[Excerpted passage Boundary: Start]
Inflammatory memory-activated biomimetic nanovesicles regulate neutrophil plasticity and metabolic reprogramming for rapid diabetic wound healing via targeting miR-193a-5p/TLR4/JNK/P38 MAPK pathways.

Abstract

Diabetic wound therapy faces significant challenges due to the complexity of the wound microenvironment, especially dysregulated immune cell responses and persistent pro-inflammatory sate. Targeting immune cells to reverse pathological wound conditions has increasingly become a promising strategy to promote diabetic wound healing. It has been reported that prolonged memory to acute inflammation sensitizes epidermal stem cells (EpSCs) to tissue damage. The increasing importance of interactions between immune cells and tissue stem cells has raised interest in the potential of EpSCs to induce inflammatory adaptations in diabetic wounds, and meanwhile, the inflammation memory patterns also provide new insight in EpSCs for tissue repair. Here, bioinspired cell-derived mimetic nanovesicles (MNVs) were obtained from inflammation memory-activated EpSCs. LPS treatment could trigger acute inflammation response and activate inflammation memory. MNVs derived from LPS-pretreated EpSCs (LEM) can effectively promote diabetic wound healing by manipulating crucial neutrophil regulatory mechanisms. The in vitro and in vivo studies demonstrated that LEM could stimulate neutrophil mitochondrial metabolic reprogramming, overcome phenotypic switching deficiency of neutrophils, and skew neutrophils toward N2 anti-inflammatory phenotype via regulating miR-193a-5p/TLR4/ JNK/P38 MAPK pathways in diabetic models. Our findings highlighted the great potential of inflammation memory in EpSCs, and also provided an alternative for diabetic wound treatment.
[Excerpted passage Boundary: End]
Answer these questions from the wound-healing abstract:
(a) From which cells were the mimetic nanovesicles (MNVs) obtained?
(b) What treatment is said to trigger an acute inflammation response and activate inflammation memory?
(c) Toward which neutrophil phenotype does LEM skew neutrophils?
The listing that follows comes from a separate source and is unrelated to the abstract.
[Dataset content Boundary: Start]
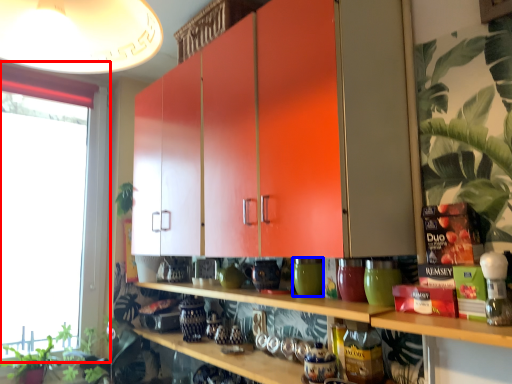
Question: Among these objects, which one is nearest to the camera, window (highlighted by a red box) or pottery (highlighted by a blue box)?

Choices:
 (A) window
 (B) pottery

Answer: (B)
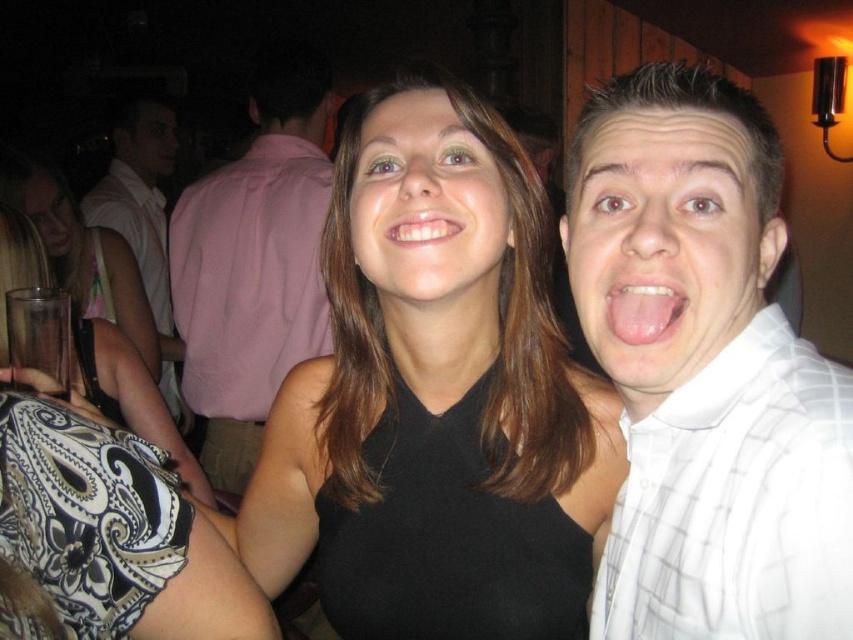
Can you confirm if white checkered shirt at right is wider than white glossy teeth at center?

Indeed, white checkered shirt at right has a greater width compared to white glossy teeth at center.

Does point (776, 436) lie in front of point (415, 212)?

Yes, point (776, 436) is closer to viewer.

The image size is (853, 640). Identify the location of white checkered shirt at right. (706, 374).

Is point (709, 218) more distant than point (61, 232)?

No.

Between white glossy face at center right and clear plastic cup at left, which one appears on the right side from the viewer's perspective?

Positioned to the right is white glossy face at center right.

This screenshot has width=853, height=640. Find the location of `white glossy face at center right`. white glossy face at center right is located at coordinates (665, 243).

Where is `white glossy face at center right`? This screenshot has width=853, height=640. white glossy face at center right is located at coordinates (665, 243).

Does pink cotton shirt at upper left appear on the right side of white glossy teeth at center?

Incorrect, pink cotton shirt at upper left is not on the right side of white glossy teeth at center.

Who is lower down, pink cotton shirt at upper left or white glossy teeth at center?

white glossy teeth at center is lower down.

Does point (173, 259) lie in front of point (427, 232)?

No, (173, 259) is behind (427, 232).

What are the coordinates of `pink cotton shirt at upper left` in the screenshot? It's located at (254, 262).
[Dataset content Boundary: End]
[Dataset content Boundary: Start]
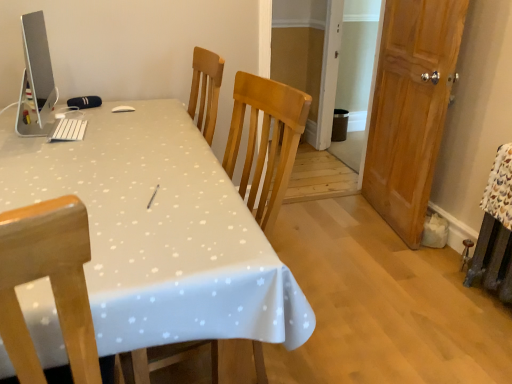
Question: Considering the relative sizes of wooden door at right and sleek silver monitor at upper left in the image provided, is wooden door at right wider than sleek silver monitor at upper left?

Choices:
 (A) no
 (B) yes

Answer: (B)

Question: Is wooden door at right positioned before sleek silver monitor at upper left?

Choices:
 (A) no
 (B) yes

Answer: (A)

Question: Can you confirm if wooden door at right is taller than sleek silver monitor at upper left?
[Dataset content Boundary: End]
*Solution*
(a) Inflammation memory-activated epidermal stem cells (EpSCs)
(b) LPS treatment
(c) The N2 anti-inflammatory phenotype